» Directions: Among the lines of the records below, copy those that hold the word "efectivo".

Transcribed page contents

= Beginning of Section =

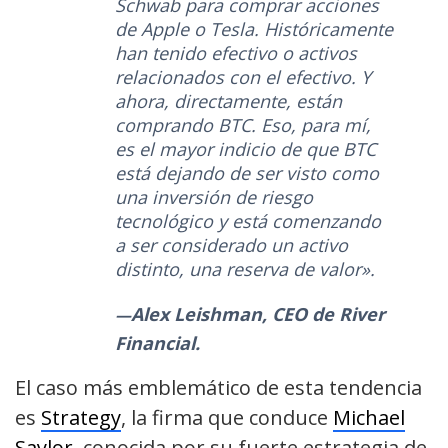
Schwab para comprar acciones
de Apple o Tesla. Históricamente
han tenido efectivo o activos
relacionados con el efectivo. Y
ahora, directamente, están
comprando BTC. Eso, para mí,
es el mayor indicio de que BTC
está dejando de ser visto como
una inversión de riesgo
tecnológico y está comenzando
a ser considerado un activo
distinto, una reserva de valor».
Alex Leishman, CEO de River
Financial.
El caso más emblemático de esta tendencia
es
Strategy
, la firma que conduce
Michael
Saylor
, conocida por su fuerte estrategia de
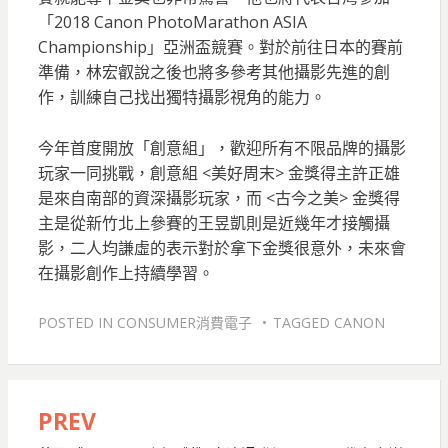
「2018 Canon PhotoMarathon ASIA
Championship」亞洲盃競賽。對於前往日本的賽前
準備，林宏叡說之後也將多參考其他攝影先進的創
作，訓練自己找出獨特攝影視角的能力。
今年首度開放「創意組」，歡迎所有不限品牌的攝影
玩家一同挑戰，創意組 <美好周末> 金獎得主許正雄
是來自南部的資深攝影玩家，而 <古今之美> 金獎得
主是從新竹北上參賽的王昱凱則是近幾年才接觸攝
影，二人均謙虛的表示對於拿下金獎很意外，未來會
在攝影創作上持續學習。
POSTED IN
CONSUMER消費電子
TAGGED
CANON
PREV
文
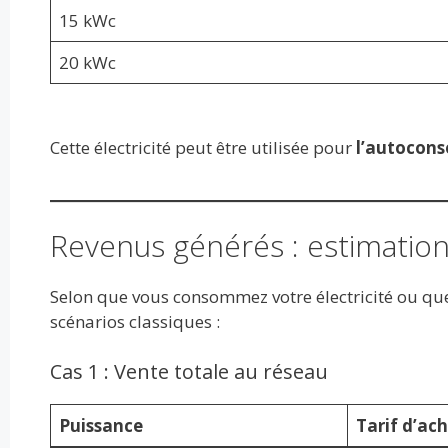
15 kWc
20 kWc
Cette électricité peut être utilisée pour
l’autocon
Revenus générés : estimation
Selon que vous consommez votre électricité ou que 
scénarios classiques :
Cas 1 : Vente totale au réseau
Puissance
Tarif d’ac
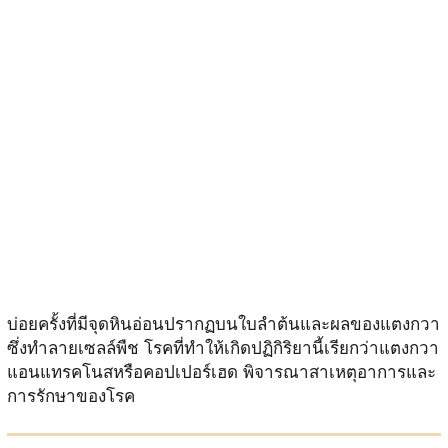
บ่อยครั้งที่มีจุดหินอ่อนปรากฏบนใบลำต้นและผลของแตงกวา
ซึ่งทำลายเซลล์พืช โรคที่ทำให้เกิดปฏิกิริยานี้เรียกว่าแตงกวา
แอนแทรคโนสหรือคอปเปอร์เฮด พิจารณาสาเหตุอาการและ
การรักษาของโรค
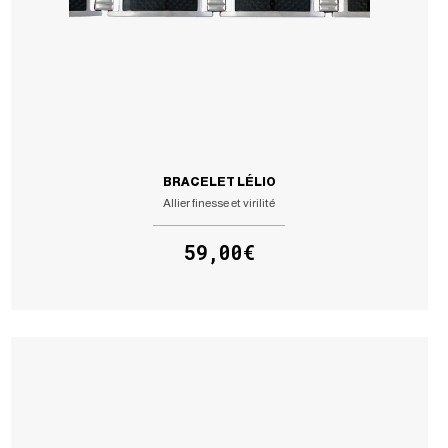
BRACELET LÉLIO
Allier finesse et virilité
59,00€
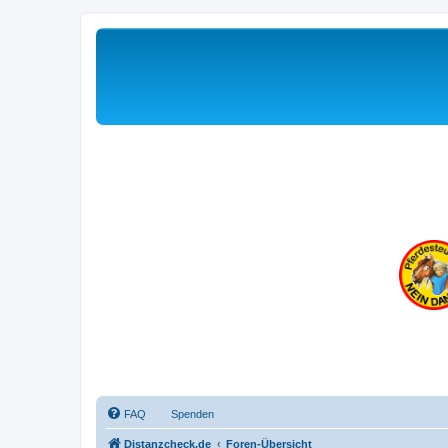
FAQ
Spenden
Distanzcheck.de
Foren-Übersicht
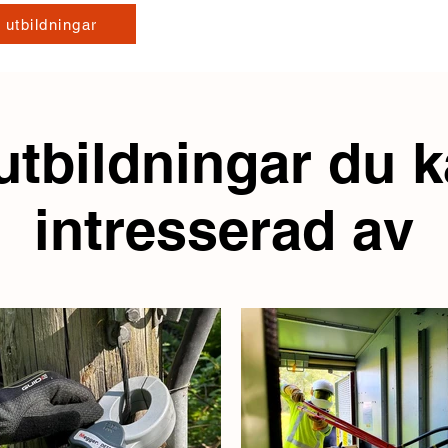
 utbildningar
utbildningar du k
intresserad av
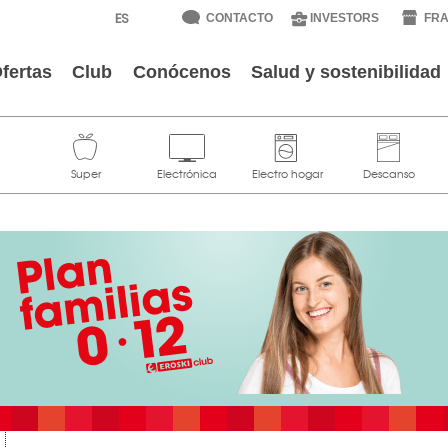
CONTACTO
INVESTORS
FRA
fertas
Club
Conócenos
Salud y sostenibilidad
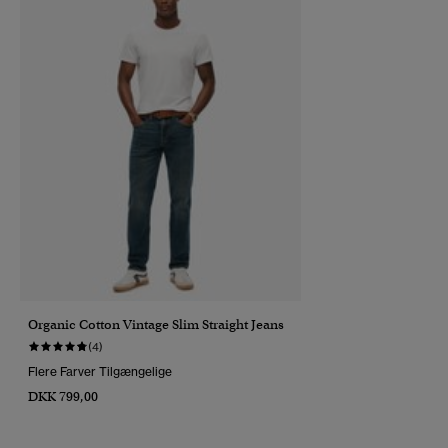
Organic Cotton Vintage Slim Straight Jeans
(4)
Flere Farver Tilgængelige
DKK 799,00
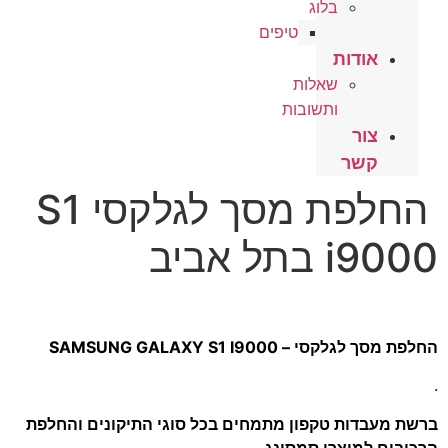
בלוג
טיפים
אודות
שאלות
ותשובות
צור
קשר
החלפת מסך לגלקסי S1
i9000 בתל אביב
החלפת מסך לגלקסי – SAMSUNG GALAXY S1 I9000
.
ברשת מעבדות טקפון מתמחים בכל סוגי התיקונים והחלפת
הרכיבים למוצרי סמסונג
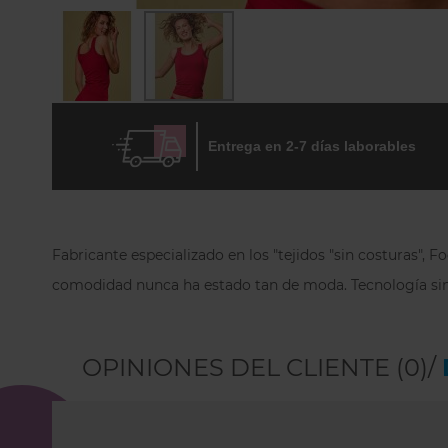
Skip
to
Entrega en 2-7 días laborables
the
beginning
of
the
images
gallery
Fabricante especializado en los "tejidos "sin costuras",
comodidad nunca ha estado tan de moda.
Tecnología sin
OPINIONES DEL CLIENTE (0)/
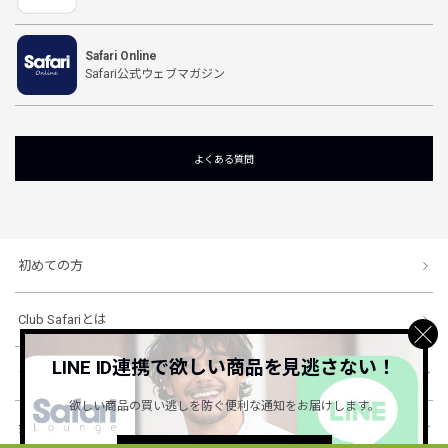
Safari Online
Safari公式ウェブマガジン
よくある質問
初めての方
Club Safariとは
LINE ID連携で欲しい商品を見逃さない！
ショッピングガイド
欲しい商品の買い逃しを防ぐ便利な通知をお届けします。
会社概要・規約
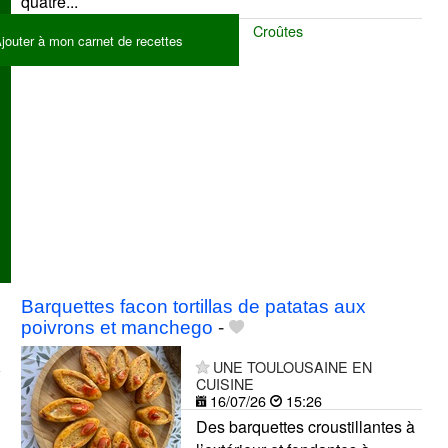
quatre...
Tortillas
Légumes
Quiches
Croûtes
jouter à mon carnet de recettes
Barquettes facon tortillas de patatas aux
poivrons et manchego
-
UNE TOULOUSAINE EN
CUISINE
16/07/26
15:26
Des barquettes croustillantes à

= End of Section =

» Solved exercise:
han tenido efectivo o activos
relacionados con el efectivo. Y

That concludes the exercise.